Meski demikian, Umar berharap Virus Nipah tidak sampai masuk ke Indonesia, khususnya ke Kotim. Namun ia menegaskan, Dinas Kesehatan tidak akan lengah dan terus melakukan pemantauan terhadap perkembangan virus tersebut, baik melalui laporan resmi pemerintah pusat maupun organisasi kesehatan dunia.
“Dan mudah-mudahan tidak sampai ke Indonesia dan ke Kotim. Tetapi kami akan selalu memonitor perkembangan virus itu,” katanya.
Terkait upaya pencegahan, Umar menyebutkan bahwa masyarakat tidak perlu melakukan tindakan berlebihan. Namun, bagi warga yang merasa khawatir, penerapan langkah-langkah pencegahan sederhana tetap diperbolehkan, seperti menggunakan masker saat beraktivitas di luar rumah atau berada di tempat keramaian.
“Saya rasa tidak perlu panik. Tetapi kalau memang khawatir, bisa saja menggunakan masker saat beraktivitas di luar rumah atau saat di keramaian. Namun saya yakin, Alhamdulillah sampai saat ini belum ditemukan,” tambahnya.
Umar juga mengingatkan bahwa berdasarkan catatan sejarah dan data yang ada, Virus Nipah belum pernah ditemukan di wilayah Kotim.
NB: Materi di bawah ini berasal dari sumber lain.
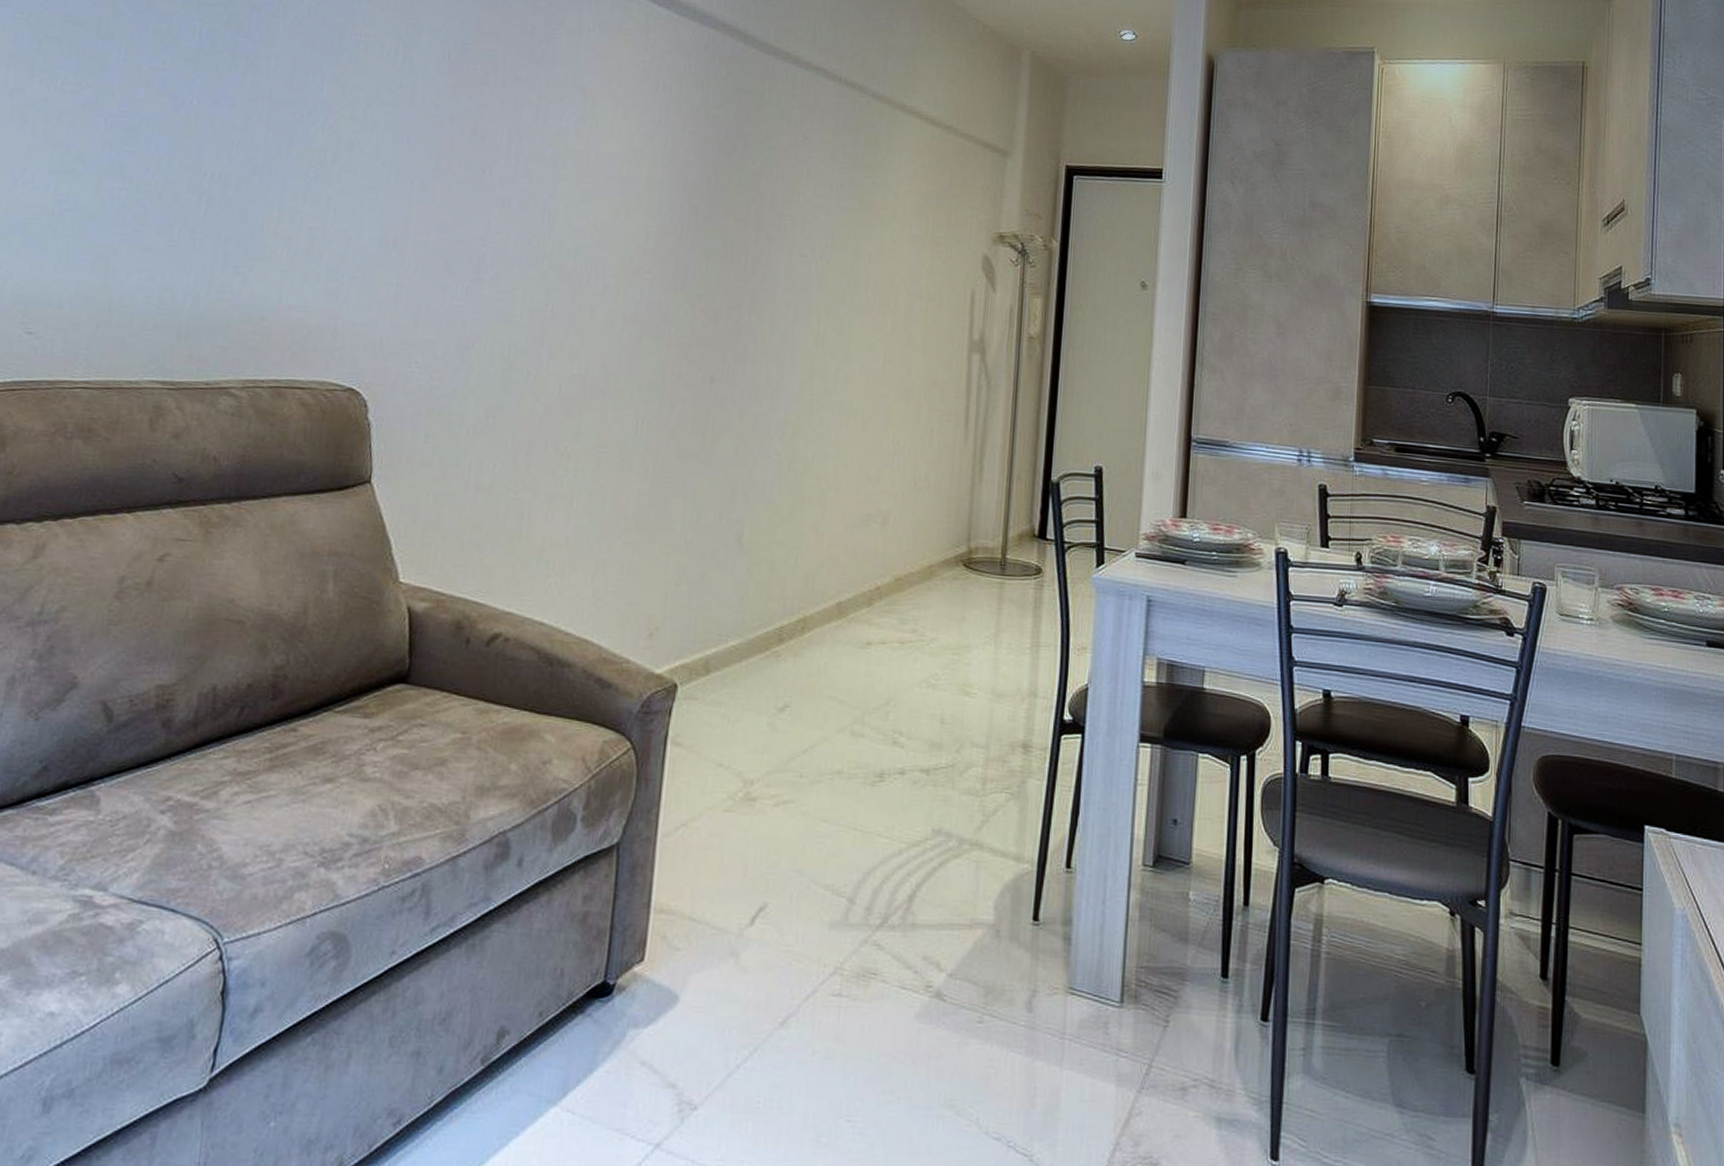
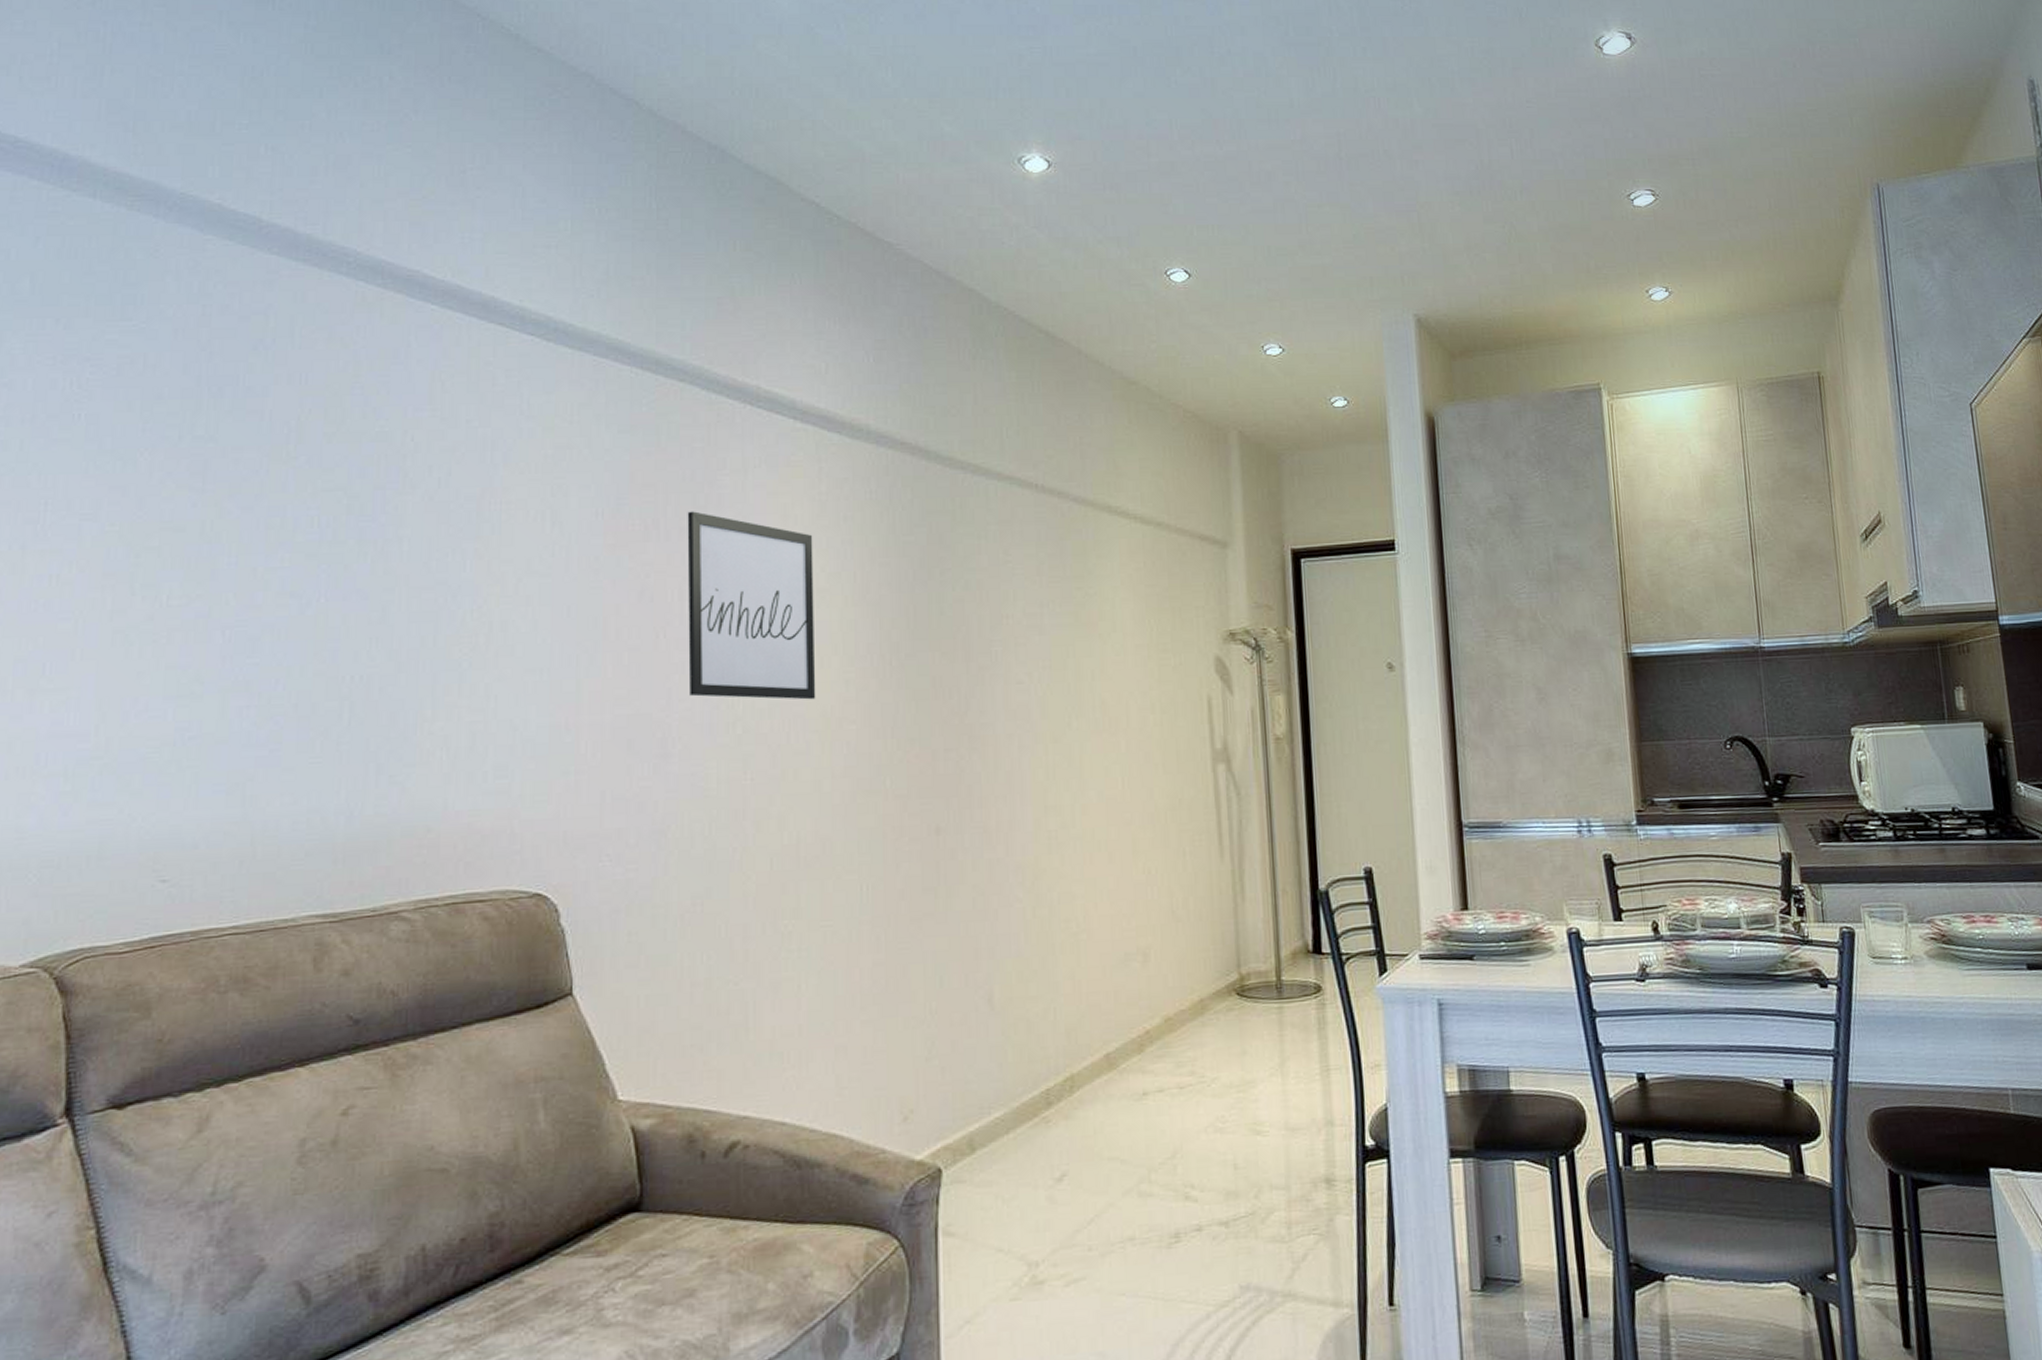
wall art: none [506,63,633,247] -> present [687,511,816,700]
Hal ini menjadi alasan kuat bahwa kondisi daerah masih aman dan terkendali.
“Berdasarkan sejarah selama ini, virus ini juga tidak pernah ditemukan di Kotim,” pungkasnya.
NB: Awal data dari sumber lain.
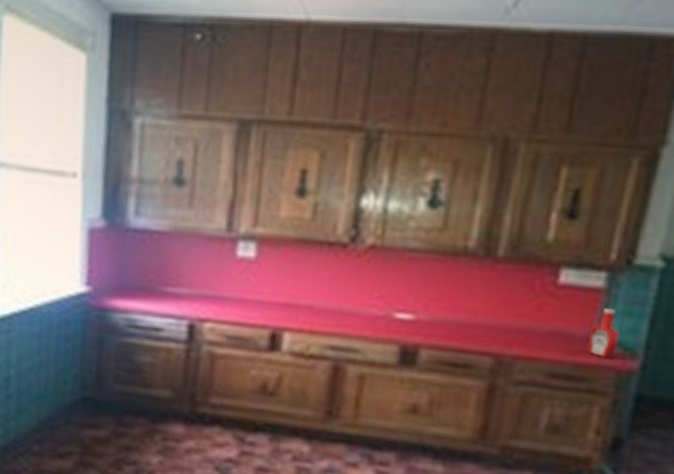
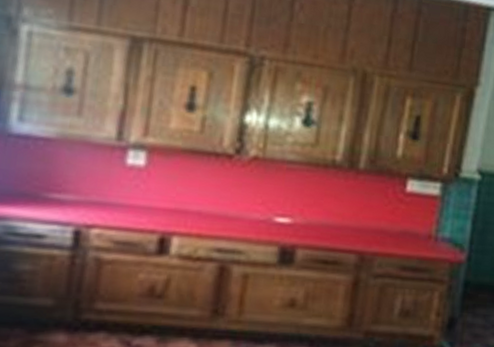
ketchup bottle: present [587,308,621,359] -> none [428,212,452,253]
Dengan kondisi tersebut, Dinas Kesehatan Kotim mengimbau masyarakat untuk tetap tenang, menjaga pola hidup bersih dan sehat, serta tidak mudah percaya pada informasi yang belum jelas sumbernya.
Pemerintah daerah berkomitmen untuk terus memberikan informasi yang akurat dan melakukan langkah cepat apabila terjadi perkembangan baru terkait virus tersebut.